Text section:
[Start of section]
Researchers call this total vocabulary. A child might know "dog" in English and "perro" in Spanish, and that is two words doing the job of one idea. Barbara Pearson's work with families in Miami in the 1990s showed bilingual babies pick up words at the same rate as everyone else, once you count everything they say. Bilingualism does not cause a speech delay or a language disorder. The American Speech-Language-Hearing Association is blunt about it: a genuine speech problem will show up in both languages, and the second language is never the cause.
Mixing worries parents most - a sentence that borrows a word from each. But linguists who study it find it is skilful and rule-bound. Children mix only where the grammar of both languages allows, and they switch depending on who is listening. That is not a muddled brain. It is a small child running two systems at once and choosing between them on the spot.
The advantage that shrank
For about twenty years a much bigger claim was in the air: that growing up bilingual made the brain sharper in general. The idea came largely from the Canadian psychologist Ellen Bialystok. Juggling two languages, the theory went, was a constant workout for the brain's control system - the part that helps you focus and switch between tasks. Bilinguals, the early studies suggested, were simply better at it.It was a lovely idea and it travelled fast. Then other researchers tried to reproduce it, and the ground got shaky.
In 2015, a team in Edinburgh looked at years of conference talks on the subject. Studies that found a bilingual advantage nearly always got published. Studies that found nothing mostly vanished into a drawer. That is publication bias, and it means the picture in the journals was rosier than the real one.
A large review in 2018 gathered up the adult studies and, once it corrected for that bias, the general brainpower advantage more or less melted away. Kenneth Paap, one of the sharpest critics, put it plainly: either the effect does not exist, or it is so small and fragile that it only surfaces on particular tests on particular days. For a healthy young brain, two languages are not a cognitive superpower.
[End of section]
Required actions:
**A)** According to the text on bilingualism, why was the picture in the journals rosier than the real one? Answer in one to three sentences.
**B)** Write the next part of the text on bilingualism, picking up right after its final sentence.

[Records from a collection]
[Start of section]
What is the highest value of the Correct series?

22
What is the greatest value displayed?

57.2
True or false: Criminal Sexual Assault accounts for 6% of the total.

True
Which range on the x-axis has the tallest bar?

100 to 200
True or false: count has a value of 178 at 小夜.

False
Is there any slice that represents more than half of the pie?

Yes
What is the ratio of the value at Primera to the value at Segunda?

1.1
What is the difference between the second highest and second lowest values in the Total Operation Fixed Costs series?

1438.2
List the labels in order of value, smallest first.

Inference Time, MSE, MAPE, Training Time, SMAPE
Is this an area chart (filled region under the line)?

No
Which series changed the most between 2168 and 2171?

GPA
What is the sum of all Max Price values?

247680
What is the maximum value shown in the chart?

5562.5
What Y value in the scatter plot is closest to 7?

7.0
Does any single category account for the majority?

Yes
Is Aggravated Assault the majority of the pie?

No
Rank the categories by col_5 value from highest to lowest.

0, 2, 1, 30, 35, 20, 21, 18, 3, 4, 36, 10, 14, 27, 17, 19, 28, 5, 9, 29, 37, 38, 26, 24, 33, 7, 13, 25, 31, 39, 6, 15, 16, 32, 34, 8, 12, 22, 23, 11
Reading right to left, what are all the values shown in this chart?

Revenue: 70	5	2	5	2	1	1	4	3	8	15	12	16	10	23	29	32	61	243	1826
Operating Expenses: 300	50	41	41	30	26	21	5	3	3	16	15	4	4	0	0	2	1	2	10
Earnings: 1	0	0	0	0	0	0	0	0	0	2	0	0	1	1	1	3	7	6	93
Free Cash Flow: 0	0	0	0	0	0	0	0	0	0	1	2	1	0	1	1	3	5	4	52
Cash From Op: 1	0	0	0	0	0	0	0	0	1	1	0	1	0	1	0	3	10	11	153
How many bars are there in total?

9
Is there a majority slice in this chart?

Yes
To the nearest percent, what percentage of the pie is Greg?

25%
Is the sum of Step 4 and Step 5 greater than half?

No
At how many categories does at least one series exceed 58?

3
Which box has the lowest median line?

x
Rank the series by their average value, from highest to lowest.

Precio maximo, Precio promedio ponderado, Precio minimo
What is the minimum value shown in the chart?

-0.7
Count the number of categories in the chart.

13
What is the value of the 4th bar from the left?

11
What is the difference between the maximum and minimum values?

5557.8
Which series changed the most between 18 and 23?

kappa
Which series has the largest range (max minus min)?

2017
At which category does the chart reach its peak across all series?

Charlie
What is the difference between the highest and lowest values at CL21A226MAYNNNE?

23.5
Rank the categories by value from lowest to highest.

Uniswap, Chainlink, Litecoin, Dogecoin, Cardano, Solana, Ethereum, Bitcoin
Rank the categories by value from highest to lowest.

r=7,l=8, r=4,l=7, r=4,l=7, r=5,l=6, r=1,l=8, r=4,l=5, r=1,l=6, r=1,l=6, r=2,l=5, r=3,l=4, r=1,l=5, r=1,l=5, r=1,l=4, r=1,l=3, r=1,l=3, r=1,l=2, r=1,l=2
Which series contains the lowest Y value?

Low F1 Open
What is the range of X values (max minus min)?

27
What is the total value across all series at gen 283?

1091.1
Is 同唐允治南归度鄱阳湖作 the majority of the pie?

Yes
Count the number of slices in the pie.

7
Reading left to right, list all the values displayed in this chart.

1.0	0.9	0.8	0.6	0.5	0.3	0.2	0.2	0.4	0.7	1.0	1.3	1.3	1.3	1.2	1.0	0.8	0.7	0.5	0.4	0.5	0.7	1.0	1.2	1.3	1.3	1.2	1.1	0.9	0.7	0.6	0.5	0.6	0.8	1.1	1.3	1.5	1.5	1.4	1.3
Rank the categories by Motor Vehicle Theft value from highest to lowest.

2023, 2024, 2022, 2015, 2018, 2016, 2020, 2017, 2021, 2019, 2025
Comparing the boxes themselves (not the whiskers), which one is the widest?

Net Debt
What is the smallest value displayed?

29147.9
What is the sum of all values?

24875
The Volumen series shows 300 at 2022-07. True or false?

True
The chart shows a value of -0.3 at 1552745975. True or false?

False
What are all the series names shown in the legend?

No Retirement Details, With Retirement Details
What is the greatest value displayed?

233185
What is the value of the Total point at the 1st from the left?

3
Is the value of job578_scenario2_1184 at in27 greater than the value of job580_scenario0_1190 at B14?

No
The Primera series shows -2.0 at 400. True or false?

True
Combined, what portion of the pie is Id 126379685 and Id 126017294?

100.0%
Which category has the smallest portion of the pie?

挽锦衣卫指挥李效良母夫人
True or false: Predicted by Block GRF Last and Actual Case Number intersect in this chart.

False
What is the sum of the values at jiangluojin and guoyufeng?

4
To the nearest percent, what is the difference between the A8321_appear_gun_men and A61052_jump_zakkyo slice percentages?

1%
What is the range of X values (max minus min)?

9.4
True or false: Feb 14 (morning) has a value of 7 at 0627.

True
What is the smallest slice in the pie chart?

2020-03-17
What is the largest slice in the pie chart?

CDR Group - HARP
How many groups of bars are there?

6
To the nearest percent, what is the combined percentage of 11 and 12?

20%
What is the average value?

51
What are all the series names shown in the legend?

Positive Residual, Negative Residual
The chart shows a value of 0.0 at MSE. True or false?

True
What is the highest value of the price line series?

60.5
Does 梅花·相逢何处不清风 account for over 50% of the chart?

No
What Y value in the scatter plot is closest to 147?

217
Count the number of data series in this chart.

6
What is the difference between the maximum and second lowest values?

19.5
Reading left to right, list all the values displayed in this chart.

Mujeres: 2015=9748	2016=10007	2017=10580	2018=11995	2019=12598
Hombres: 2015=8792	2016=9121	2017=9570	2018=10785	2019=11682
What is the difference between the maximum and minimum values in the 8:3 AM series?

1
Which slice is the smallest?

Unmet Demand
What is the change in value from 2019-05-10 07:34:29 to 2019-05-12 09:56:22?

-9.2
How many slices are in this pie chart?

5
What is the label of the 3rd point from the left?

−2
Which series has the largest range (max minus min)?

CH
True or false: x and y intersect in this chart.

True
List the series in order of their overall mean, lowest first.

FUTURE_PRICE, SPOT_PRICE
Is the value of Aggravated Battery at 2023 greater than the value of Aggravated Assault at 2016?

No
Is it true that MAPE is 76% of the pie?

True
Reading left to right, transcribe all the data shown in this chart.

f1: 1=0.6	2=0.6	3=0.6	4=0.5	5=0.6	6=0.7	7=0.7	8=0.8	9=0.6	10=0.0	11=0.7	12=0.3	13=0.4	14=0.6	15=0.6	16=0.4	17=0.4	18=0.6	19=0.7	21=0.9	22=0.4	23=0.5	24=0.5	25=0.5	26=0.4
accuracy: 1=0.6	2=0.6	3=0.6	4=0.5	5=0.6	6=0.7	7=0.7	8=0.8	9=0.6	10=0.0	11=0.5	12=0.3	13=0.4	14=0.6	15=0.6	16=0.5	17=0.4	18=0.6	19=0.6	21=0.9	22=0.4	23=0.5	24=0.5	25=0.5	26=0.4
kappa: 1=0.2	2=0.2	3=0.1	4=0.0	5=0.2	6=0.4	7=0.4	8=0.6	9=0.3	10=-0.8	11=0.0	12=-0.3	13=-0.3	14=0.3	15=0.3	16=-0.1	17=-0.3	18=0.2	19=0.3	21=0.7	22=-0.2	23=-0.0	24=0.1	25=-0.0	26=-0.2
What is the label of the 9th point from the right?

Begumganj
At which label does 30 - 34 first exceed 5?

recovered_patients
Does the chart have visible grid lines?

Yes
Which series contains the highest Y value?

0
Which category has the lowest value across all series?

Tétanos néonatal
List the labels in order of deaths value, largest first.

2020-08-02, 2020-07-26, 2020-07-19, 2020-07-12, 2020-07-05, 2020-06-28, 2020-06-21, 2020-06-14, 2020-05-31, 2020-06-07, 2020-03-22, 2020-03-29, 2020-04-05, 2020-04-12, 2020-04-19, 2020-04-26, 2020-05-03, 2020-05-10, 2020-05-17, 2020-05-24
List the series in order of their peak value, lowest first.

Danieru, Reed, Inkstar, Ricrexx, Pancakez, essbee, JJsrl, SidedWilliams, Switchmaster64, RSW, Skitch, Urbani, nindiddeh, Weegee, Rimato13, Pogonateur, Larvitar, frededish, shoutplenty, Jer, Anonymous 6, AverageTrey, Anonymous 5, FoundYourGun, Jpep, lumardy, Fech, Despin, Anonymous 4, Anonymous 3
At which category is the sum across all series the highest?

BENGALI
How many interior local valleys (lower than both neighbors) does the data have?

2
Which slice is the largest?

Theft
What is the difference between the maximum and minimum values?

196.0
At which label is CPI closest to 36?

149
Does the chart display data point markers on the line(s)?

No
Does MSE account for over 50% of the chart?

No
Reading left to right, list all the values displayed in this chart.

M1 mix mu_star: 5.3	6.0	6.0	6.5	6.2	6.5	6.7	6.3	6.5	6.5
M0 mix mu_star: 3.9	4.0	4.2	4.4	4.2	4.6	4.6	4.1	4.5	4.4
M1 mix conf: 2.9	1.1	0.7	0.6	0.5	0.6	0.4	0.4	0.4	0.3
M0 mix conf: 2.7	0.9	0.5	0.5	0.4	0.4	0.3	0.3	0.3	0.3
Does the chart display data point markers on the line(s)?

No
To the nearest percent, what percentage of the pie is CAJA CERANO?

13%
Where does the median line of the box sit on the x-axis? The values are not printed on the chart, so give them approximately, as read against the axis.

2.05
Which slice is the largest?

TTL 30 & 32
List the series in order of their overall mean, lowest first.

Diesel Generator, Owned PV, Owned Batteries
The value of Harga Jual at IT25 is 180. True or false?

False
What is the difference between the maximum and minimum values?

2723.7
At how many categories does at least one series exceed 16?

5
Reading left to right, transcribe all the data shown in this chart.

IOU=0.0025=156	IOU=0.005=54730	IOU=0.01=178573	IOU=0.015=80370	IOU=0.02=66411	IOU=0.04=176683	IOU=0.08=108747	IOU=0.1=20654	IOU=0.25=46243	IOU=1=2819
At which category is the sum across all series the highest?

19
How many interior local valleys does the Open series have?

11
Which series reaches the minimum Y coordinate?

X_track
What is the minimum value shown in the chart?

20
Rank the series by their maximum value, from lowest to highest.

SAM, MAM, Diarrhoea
[End of section]
Replies:
**A)** Studies that found a bilingual advantage nearly always got published, while studies that found nothing mostly vanished into a drawer. This publication bias meant the journals showed mainly the positive results.

**B)**
What actually held up
So is there nothing left? No. And this is where it becomes worth your attention.The clearest surviving finding is not about children at all. It is about old age. Several studies have found that lifelong bilinguals develop the symptoms of dementia around four to five years later than people who speak one language. A study of nearly 650 patients in Hyderabad, India, found exactly that gap, and it held even among people who could not read. The languages do not stop the disease. They seem to help the brain cope with the damage for longer, a bit like a second engine keeping a plane level.
There is something smaller and rather lovely that shows up early too. Bilingual children tend to grasp sooner that a word is only a label, not part of the thing itself. Ask a young child whether you could call a dog "cat" if everyone agreed to, and bilingual children more often say yes. They have known since they were tiny that the same dog answers to two names. That ease with treating the word and the thing as separate is one of the quiet foundations of learning to read.
And there is the part no study needs to prove. A second language is usually a grandparent, a country, a whole way of being spoken to at bedtime. Children who keep it keep that door open.
The honest summary sits on neither side of the old argument. Two languages will not slow your child down, whatever you were once told. Nor will they manufacture a genius. What they offer is quieter and longer - a way of thinking about words a little earlier, and a brain that may hold its ground a little longer at the far end of life.
If you have a second language in your family and you have been hovering over whether to pass it on, the research has stopped hedging. Pass it on.